- **YOUR OBJECTIVE**
From the material beneath, pull every line with the word "wire".

::: DATA PROVIDED

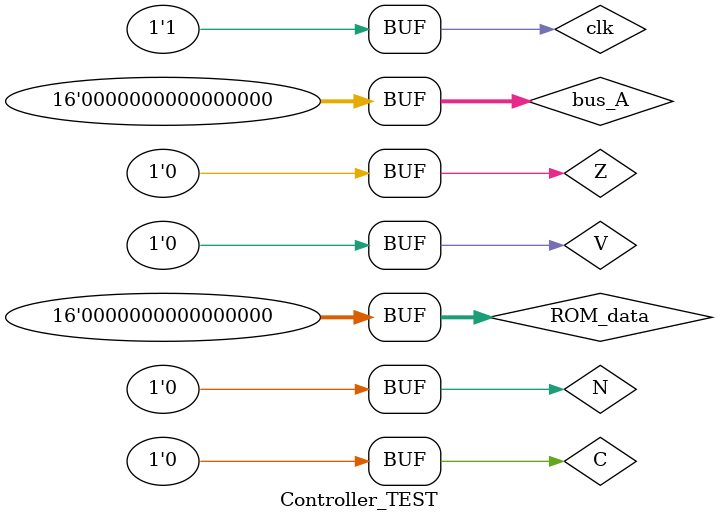
<source format=v>
`timescale 1ns / 1ps


module Controller_TEST;

	// Inputs
	reg clk;
	reg V;
	reg C;
	reg N;
	reg Z;
	reg [15:0] bus_A;
	reg [15:0] ROM_data;

	// Outputs
	wire MD;
	wire RW;
	wire MW;
	wire [1:0] MB;
	wire [3:0] FS;
	wire [3:0] DR;
	wire [3:0] SA;
	wire [3:0] SB;
	wire [5:0] PC;
	wire [15:0] imdt;

	// Instantiate the Unit Under Test (UUT)
	Controller uut (
		.clk(clk), 
		.V(V), 
		.C(C), 
		.N(N), 
		.Z(Z), 
		.bus_A(bus_A), 
		.ROM_data(ROM_data), 
		.MD(MD), 
		.RW(RW), 
		.MW(MW), 
		.MB(MB), 
		.FS(FS), 
		.DR(DR), 
		.SA(SA), 
		.SB(SB), 
		.PC(PC), 
		.imdt(imdt)
	);

	initial begin
		clk = 1;
		V = 0;
		C = 0;
		N = 0;
		Z = 0;
		bus_A = 16'b0011;
		ROM_data = 16'b1000001100001101;
		#100;

		clk = ~clk;
		V = 0;
		C = 0;
		N = 0;
		Z = 0;
		bus_A = 16'b0011;
		ROM_data = 16'b1000001100001101;
		#100;
		
		clk = ~clk;
		V = 0;
		C = 0;
		N = 0;
		Z = 0;
		bus_A = 16'b0011;
		ROM_data = 16'b0010001100001101;
		#100;
		
		clk = ~clk;
		V = 0;
		C = 0;
		N = 0;
		Z = 0;
		bus_A = 16'b0011;
		ROM_data = 16'b0010001100001101;
		#100;
		
		clk = ~clk;
		V = 0;
		C = 0;
		N = 0;
		Z = 0;
		bus_A = 16'b0011;
		ROM_data = 16'b0001001100001101;
		#100;
		
		clk = ~clk;
		V = 0;
		C = 0;
		N = 0;
		Z = 0;
		bus_A = 16'b0011;
		ROM_data = 16'b0001001100001101;
		#100;
		
		clk = ~clk;
		V = 0;
		C = 0;
		N = 0;
		Z = 0;
		bus_A = 16'b0011;
		ROM_data = 16'b1110001100000101;
		#100;
		
		clk = ~clk;
		V = 0;
		C = 0;
		N = 0;
		Z = 0;
		bus_A = 16'b0011;
		ROM_data = 16'b1110001100000101;
		#100;
		
		clk = ~clk;
		V = 0;
		C = 0;
		N = 0;
		Z = 0;
		bus_A = 16'b0011;
		ROM_data = 16'b1100001100111101;
		#100;
		
		clk = ~clk;
		V = 0;
		C = 0;
		N = 0;
		Z = 0;
		bus_A = 16'b0011;
		ROM_data = 16'b1100001100111101;
		#100;
		
		clk = ~clk;
		V = 0;
		C = 0;
		N = 0;
		Z = 0;
		bus_A = 16'b0011;
		ROM_data = 16'b1100001100111101;
		#100;
		
		clk = ~clk;
		V = 0;
		C = 0;
		N = 0;
		Z = 0;
		bus_A = 16'b0011;
		ROM_data = 16'b1100001100111101;
		#100;
		
		clk = ~clk;
		V = 0;
		C = 0;
		N = 0;
		Z = 0;
		bus_A = 16'b0011;
		ROM_data = 16'b1111111100111101;
		#100;
		
		clk = ~clk;
		V = 0;
		C = 0;
		N = 0;
		Z = 0;
		bus_A = 16'b0011;
		ROM_data = 16'b1111111100111101;
		#100;
		
		clk = ~clk;
		V = 0;
		C = 0;
		N = 0;
		Z = 0;
		bus_A = 16'b0;
		ROM_data = 16'b0;
		#100;
	end
endmodule


</source>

::::::

- **YOUR SOLUTION**
	wire MD;
	wire RW;
	wire MW;
	wire [1:0] MB;
	wire [3:0] FS;
	wire [3:0] DR;
	wire [3:0] SA;
	wire [3:0] SB;
	wire [5:0] PC;
	wire [15:0] imdt;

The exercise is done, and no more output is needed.